#### Problem to solve
Using the entries that follow, collect the lines where the word "ratios" appears.

[Saved entries]
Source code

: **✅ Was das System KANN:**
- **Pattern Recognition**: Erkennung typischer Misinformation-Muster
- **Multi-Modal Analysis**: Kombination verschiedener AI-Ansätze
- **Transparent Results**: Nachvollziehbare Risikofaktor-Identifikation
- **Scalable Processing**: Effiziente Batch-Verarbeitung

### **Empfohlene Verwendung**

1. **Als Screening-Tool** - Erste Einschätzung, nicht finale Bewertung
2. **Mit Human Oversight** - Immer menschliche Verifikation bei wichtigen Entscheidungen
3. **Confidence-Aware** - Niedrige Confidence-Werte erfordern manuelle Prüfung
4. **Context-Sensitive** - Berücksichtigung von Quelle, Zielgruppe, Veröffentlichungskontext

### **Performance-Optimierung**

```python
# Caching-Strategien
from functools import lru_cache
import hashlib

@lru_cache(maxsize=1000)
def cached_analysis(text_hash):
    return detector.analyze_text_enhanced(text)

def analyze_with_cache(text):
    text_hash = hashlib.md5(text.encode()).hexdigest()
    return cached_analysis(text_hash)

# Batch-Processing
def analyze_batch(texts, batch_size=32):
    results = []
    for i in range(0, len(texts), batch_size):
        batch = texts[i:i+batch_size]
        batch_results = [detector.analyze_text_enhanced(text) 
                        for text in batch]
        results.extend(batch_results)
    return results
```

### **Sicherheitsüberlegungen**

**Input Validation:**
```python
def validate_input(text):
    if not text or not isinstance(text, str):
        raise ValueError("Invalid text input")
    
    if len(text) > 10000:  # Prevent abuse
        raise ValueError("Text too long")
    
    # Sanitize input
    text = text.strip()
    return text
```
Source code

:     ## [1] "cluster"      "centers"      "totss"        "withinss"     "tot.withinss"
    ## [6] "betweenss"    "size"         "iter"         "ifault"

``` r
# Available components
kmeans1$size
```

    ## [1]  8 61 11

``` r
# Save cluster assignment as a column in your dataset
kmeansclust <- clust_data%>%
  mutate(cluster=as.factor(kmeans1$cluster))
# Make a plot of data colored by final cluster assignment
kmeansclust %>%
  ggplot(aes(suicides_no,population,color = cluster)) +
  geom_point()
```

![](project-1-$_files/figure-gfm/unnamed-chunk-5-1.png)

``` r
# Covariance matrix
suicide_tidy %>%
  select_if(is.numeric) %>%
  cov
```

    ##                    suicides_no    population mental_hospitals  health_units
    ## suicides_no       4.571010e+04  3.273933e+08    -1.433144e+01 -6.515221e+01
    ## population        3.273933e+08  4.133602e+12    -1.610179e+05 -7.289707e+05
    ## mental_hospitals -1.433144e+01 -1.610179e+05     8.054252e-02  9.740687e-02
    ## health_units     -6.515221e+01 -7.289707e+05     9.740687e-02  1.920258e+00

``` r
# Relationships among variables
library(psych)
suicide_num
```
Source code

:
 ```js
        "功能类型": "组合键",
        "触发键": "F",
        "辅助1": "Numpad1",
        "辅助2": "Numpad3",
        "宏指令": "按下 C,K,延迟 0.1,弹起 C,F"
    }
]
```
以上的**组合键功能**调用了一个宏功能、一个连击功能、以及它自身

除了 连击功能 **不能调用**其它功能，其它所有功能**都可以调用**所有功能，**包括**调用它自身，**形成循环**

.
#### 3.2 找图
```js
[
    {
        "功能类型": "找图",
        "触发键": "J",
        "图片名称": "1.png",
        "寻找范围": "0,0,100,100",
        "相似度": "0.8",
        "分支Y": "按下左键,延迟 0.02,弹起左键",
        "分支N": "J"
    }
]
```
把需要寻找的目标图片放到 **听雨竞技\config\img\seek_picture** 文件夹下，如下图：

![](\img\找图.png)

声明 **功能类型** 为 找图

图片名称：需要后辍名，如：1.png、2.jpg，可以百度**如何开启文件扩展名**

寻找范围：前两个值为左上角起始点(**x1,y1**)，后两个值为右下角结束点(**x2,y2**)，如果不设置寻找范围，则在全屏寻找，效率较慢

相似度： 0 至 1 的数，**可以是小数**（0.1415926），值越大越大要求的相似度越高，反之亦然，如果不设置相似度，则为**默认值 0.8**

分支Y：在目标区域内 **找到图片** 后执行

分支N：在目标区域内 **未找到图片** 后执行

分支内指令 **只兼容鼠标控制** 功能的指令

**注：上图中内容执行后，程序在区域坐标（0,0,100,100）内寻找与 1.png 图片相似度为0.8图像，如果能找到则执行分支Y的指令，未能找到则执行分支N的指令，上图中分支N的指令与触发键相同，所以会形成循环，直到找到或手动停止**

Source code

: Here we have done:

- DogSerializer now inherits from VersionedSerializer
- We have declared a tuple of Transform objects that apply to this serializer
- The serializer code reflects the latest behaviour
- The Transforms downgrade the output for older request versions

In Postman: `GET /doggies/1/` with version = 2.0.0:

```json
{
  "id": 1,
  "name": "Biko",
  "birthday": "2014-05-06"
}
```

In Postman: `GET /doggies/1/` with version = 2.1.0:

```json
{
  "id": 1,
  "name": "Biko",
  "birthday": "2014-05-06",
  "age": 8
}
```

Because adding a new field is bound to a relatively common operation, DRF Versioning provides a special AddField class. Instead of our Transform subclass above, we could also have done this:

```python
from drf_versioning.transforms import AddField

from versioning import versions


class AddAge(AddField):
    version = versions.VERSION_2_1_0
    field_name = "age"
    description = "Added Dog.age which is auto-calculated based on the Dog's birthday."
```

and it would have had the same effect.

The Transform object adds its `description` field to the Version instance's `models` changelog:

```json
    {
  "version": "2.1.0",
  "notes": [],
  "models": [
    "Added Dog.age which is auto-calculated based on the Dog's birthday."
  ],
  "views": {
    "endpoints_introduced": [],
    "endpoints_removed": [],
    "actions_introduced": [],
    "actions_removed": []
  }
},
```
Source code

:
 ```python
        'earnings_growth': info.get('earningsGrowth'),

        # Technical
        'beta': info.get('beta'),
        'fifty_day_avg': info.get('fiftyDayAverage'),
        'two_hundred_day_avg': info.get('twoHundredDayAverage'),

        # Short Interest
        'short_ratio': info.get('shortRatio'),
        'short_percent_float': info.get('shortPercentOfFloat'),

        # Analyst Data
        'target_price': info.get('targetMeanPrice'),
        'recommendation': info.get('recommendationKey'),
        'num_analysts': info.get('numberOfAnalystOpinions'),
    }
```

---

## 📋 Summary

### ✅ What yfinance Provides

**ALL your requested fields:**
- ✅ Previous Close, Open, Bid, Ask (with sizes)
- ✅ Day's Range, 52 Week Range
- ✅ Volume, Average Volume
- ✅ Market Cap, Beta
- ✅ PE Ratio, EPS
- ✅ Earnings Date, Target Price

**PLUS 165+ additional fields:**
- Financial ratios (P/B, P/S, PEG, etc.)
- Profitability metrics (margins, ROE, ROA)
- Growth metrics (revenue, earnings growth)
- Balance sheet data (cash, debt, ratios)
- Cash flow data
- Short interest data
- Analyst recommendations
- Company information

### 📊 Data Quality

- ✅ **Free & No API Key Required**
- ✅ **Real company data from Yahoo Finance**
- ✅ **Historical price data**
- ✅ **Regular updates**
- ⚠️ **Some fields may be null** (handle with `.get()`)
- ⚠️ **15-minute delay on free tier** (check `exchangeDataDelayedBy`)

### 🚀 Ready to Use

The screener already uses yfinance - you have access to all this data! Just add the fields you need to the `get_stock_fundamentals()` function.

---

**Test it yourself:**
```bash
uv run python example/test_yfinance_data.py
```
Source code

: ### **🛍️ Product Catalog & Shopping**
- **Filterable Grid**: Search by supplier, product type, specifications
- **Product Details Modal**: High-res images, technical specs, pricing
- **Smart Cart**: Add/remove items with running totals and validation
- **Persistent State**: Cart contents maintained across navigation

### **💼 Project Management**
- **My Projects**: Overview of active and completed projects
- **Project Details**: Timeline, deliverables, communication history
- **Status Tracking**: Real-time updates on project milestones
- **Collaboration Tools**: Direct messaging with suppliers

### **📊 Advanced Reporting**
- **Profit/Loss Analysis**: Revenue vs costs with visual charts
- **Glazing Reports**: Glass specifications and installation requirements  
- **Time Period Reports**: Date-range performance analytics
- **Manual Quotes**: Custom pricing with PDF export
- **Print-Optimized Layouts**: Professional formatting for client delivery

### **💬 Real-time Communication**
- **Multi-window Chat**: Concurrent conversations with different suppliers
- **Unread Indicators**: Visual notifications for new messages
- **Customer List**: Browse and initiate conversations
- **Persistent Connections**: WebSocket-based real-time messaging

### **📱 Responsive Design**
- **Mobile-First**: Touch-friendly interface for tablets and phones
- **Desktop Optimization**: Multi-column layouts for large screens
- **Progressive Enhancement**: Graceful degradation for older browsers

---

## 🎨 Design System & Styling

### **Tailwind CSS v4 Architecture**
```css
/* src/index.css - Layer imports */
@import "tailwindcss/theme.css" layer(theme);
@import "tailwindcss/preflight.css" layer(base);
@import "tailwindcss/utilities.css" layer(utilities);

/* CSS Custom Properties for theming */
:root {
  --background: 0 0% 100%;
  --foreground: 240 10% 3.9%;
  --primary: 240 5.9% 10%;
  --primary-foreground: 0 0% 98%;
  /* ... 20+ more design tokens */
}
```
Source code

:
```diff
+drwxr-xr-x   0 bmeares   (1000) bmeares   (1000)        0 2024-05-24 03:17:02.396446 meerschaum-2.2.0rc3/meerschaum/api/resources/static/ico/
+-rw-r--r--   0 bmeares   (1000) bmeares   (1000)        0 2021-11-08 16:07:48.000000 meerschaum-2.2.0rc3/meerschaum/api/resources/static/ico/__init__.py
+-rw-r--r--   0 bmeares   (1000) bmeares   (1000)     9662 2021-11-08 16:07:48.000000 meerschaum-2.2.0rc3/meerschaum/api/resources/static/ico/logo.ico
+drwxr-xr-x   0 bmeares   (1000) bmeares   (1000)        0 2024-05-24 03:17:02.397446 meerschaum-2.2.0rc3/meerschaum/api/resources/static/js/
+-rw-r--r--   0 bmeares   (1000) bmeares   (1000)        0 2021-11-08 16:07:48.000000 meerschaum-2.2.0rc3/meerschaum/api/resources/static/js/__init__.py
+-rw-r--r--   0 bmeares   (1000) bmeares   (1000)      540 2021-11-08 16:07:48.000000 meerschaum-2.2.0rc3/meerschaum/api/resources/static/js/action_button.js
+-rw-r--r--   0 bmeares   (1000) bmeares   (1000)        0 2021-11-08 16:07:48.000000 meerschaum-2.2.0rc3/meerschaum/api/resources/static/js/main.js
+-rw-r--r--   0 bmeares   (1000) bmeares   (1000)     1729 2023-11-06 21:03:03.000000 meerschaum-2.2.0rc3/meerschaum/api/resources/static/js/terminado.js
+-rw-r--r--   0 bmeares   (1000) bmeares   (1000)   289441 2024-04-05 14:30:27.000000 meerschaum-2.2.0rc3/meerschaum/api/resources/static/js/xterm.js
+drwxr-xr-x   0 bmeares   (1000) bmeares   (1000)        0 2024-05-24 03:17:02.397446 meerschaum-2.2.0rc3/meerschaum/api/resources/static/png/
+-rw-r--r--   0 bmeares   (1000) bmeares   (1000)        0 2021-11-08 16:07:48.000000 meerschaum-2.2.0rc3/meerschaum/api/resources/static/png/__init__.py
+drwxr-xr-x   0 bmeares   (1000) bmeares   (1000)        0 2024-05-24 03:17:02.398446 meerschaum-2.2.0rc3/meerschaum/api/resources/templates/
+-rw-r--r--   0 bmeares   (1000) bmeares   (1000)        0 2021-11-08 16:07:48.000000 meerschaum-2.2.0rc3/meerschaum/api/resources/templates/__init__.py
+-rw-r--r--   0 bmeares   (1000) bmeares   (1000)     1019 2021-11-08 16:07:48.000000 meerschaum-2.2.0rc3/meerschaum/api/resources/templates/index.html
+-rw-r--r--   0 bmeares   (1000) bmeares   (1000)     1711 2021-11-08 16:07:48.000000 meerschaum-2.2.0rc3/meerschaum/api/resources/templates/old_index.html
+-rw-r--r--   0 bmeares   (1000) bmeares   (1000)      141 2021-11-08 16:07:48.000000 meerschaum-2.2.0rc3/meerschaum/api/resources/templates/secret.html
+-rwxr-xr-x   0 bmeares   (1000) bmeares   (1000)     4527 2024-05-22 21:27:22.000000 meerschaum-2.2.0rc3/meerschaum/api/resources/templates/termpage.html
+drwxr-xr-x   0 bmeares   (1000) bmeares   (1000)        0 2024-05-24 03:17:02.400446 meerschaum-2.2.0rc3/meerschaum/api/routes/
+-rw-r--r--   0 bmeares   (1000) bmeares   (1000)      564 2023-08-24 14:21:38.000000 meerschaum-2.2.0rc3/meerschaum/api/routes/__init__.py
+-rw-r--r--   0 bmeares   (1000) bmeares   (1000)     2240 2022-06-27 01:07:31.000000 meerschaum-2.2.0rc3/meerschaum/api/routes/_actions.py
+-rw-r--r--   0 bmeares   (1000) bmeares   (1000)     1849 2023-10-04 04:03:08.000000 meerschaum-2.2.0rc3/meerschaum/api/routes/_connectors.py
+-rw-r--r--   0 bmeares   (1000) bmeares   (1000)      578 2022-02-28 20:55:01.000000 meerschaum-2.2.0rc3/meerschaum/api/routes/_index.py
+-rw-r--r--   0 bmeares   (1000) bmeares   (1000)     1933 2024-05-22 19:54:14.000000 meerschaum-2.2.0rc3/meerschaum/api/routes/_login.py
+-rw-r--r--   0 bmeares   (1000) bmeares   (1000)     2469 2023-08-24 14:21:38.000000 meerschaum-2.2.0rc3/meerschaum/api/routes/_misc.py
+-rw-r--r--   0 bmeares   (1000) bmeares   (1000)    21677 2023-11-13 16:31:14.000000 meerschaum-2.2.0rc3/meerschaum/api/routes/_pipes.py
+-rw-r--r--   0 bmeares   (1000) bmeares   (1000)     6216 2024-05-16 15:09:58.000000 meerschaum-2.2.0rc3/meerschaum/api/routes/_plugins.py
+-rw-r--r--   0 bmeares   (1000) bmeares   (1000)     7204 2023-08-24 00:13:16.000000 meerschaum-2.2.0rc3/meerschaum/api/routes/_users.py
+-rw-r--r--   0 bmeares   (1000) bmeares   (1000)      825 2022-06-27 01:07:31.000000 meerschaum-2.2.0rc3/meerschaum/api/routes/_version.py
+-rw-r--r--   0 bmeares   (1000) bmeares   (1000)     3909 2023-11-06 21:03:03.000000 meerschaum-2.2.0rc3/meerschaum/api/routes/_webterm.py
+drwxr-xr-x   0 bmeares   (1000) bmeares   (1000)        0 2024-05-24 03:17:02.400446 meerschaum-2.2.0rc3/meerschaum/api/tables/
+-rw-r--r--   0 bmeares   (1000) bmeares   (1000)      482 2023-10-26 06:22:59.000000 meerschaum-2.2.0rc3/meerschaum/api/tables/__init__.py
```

#### Finished exercise
- Financial ratios (P/B, P/S, PEG, etc.)
- Balance sheet data (cash, debt, ratios)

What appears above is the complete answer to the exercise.